Als een belastingkantoor een bestuurder van een onderneming aansprakelijk wil stellen voor niet-betaalde belasting, dan zal hij moeten bewijzen dat diegene ook daadwerkelijk bestuurder is. Alleen gegevens overleggen uit het handelsregister is dan niet voldoende.
Dat bevestigde de Hoge Raad in een recent arrest. In dit geval draaide het om een man die enkele maanden in het handelsregister (tool) van de Kamer van Koophandel stond ingeschreven als bestuurder van een beheer-bv. Die beheer-bv was op zijn beurt weer enig aandeelhouder en bestuurder van een andere bv.

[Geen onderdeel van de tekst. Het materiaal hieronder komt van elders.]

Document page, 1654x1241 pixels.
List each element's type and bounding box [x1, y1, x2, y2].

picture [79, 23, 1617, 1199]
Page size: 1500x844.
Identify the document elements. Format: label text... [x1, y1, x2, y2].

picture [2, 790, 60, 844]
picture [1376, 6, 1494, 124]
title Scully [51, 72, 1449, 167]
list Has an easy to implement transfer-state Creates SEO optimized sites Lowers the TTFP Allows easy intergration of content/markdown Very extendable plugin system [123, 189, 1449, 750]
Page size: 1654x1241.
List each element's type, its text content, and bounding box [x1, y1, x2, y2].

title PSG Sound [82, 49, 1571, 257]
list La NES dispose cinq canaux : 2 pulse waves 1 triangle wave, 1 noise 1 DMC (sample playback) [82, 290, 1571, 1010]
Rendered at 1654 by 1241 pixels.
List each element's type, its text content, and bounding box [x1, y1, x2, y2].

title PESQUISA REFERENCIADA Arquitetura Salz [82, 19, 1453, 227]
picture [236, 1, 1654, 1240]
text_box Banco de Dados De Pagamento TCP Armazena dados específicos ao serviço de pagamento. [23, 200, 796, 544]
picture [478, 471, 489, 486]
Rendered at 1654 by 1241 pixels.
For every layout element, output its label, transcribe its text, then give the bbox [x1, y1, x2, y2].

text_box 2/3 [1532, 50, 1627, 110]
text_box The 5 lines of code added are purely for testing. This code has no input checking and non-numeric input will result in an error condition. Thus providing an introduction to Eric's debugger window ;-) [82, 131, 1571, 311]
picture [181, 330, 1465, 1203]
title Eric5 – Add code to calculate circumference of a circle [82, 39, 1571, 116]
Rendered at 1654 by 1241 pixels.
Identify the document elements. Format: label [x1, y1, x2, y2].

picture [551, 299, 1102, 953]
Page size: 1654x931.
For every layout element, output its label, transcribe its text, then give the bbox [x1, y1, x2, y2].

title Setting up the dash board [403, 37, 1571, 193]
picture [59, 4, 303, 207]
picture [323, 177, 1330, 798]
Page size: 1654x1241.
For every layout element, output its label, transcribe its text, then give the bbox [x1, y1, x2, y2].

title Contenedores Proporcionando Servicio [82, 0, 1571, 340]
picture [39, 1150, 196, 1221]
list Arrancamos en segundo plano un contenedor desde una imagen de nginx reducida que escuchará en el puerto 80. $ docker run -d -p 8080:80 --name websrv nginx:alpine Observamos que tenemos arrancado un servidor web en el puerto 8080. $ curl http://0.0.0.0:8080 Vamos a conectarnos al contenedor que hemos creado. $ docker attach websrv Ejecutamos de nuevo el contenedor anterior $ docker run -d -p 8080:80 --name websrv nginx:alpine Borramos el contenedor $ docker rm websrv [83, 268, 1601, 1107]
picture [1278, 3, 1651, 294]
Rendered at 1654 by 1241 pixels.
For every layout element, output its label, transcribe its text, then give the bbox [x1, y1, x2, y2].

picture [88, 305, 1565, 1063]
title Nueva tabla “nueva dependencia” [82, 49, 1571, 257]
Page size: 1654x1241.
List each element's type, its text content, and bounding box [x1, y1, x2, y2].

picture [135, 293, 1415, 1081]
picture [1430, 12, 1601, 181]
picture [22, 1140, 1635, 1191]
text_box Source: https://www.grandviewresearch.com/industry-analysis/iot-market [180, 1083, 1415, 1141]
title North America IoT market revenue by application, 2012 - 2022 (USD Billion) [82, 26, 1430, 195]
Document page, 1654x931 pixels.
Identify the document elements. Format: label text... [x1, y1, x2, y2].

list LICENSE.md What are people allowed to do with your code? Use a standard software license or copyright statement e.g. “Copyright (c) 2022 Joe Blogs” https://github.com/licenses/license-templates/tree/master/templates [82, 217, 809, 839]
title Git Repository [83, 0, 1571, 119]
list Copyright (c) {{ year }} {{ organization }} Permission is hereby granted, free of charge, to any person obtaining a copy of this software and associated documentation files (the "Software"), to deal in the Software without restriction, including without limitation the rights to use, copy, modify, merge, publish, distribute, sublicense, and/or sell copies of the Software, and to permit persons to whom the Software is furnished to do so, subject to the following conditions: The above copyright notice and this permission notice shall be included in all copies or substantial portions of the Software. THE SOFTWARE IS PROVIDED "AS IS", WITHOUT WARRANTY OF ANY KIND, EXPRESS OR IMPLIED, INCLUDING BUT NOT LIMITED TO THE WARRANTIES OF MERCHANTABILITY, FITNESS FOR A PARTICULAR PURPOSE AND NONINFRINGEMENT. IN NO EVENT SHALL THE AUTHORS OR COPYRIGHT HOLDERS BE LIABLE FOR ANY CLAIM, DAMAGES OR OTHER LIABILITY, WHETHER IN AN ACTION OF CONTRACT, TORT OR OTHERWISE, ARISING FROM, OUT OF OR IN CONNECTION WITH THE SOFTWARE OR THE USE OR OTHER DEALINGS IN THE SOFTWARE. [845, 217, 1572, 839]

Toen bleek dat deze laatste bv nog een naheffingsaanslag had openstaan voor niet-betaalde omzetbelasting, stelde het belastingkantoor in Hoorn de man aansprakelijk (tool) voor deze heffing.
Hij voerde echter aan dat hij onder valse voorwendselen als bestuurder was ingeschreven. En dat die inschrijving geen sluitend bewijs was dat hij werkzaamheden had verricht als bestuurder voor de bv. De rechtbank en het gerechtshof gingen daar niet in mee. De man had niet aangetoond dat de inschrijving in het handelsregister niet klopte, en daarom was hij terecht aangemerkt als bestuurder.
De Hoge Raad maakte korte metten met die redenering. De bewijslast dat iemand bestuurder is ligt bij de belastingontvanger. En alleen het feit dat iemand ingeschreven staat als bestuurder is niet voldoende om diegene ook aan te merken als bestuurder, zo oordeelde het rechtscollege, met een verwijzing naar een eerder arrest uit 2008.
De Hoge Raad verwijst de zaak nu naar het gerechtshof in ’s-Hertogenbosch. In die zitting zal dus bewezen moeten worden dat deze man inderdaad terecht als bestuurder is aangemerkt. En als dat zo is, dan is het nog de vraag of deze man dan inderdaad de bestuurder was die had moeten melden dat de bv geen omzetbelasting kon betalen, aldus de Hoge Raad.